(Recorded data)

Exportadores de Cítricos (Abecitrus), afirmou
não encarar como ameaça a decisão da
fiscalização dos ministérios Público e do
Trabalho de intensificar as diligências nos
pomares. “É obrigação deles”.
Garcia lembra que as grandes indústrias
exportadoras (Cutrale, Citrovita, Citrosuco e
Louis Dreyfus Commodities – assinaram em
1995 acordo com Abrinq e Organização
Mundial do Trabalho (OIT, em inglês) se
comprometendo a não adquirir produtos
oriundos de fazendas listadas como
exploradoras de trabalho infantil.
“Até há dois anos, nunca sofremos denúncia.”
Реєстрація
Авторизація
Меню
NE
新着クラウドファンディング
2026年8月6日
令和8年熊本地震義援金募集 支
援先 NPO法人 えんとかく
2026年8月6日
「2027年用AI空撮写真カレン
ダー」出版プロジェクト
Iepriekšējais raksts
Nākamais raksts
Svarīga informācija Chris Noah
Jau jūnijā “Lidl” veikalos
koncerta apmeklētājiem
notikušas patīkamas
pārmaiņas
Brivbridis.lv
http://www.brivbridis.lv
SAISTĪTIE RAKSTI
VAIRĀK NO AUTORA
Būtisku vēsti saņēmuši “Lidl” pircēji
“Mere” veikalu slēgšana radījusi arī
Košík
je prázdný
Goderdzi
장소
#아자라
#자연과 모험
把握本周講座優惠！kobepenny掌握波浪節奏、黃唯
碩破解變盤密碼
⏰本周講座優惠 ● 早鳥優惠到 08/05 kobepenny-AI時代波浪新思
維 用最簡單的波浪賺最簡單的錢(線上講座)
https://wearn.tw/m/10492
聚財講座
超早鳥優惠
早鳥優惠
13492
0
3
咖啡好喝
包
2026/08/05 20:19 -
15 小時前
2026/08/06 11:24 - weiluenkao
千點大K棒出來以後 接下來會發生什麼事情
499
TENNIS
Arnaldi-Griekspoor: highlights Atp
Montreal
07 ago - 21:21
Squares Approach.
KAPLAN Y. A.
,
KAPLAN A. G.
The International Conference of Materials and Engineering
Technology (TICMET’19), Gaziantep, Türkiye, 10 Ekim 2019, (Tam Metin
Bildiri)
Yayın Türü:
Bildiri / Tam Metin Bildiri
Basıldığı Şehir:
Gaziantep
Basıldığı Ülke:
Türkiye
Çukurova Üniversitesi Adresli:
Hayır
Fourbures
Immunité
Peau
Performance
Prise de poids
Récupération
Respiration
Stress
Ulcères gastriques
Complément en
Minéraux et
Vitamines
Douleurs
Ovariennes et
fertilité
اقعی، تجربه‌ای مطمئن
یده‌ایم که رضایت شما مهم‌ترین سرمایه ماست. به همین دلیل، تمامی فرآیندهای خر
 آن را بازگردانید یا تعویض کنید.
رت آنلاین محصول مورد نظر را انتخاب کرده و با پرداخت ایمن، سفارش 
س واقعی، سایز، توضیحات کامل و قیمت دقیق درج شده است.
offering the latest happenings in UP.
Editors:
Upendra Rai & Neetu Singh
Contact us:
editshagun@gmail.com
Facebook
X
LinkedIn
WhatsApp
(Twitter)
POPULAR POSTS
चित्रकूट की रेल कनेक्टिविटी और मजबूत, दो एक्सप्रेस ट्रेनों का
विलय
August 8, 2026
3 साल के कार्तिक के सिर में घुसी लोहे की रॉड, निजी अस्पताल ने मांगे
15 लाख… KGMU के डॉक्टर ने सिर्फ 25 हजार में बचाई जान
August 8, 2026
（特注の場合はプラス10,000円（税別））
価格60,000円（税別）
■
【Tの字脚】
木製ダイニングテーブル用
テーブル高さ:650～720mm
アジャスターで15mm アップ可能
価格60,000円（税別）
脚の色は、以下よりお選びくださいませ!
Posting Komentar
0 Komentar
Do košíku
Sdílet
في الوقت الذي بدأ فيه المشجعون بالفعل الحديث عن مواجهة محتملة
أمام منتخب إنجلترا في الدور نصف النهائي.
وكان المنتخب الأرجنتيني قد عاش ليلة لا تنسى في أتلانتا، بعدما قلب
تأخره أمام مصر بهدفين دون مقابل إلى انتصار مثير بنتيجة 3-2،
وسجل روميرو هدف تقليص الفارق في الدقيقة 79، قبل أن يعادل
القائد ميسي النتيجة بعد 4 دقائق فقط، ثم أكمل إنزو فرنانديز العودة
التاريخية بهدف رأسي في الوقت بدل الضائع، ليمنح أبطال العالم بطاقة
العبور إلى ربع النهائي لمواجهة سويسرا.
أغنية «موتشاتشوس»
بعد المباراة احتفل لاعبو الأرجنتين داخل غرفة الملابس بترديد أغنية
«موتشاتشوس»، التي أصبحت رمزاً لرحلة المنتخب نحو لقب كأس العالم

● EXERCISE: Return exactly the line that contains "وكان المنتخب الأرجنتيني" and every line after it, through the last line of the records.

● RESPONSE TO THIS EXERCISE:
وكان المنتخب الأرجنتيني قد عاش ليلة لا تنسى في أتلانتا، بعدما قلب
تأخره أمام مصر بهدفين دون مقابل إلى انتصار مثير بنتيجة 3-2،
وسجل روميرو هدف تقليص الفارق في الدقيقة 79، قبل أن يعادل
القائد ميسي النتيجة بعد 4 دقائق فقط، ثم أكمل إنزو فرنانديز العودة
التاريخية بهدف رأسي في الوقت بدل الضائع، ليمنح أبطال العالم بطاقة
العبور إلى ربع النهائي لمواجهة سويسرا.
أغنية «موتشاتشوس»
بعد المباراة احتفل لاعبو الأرجنتين داخل غرفة الملابس بترديد أغنية
«موتشاتشوس»، التي أصبحت رمزاً لرحلة المنتخب نحو لقب كأس العالم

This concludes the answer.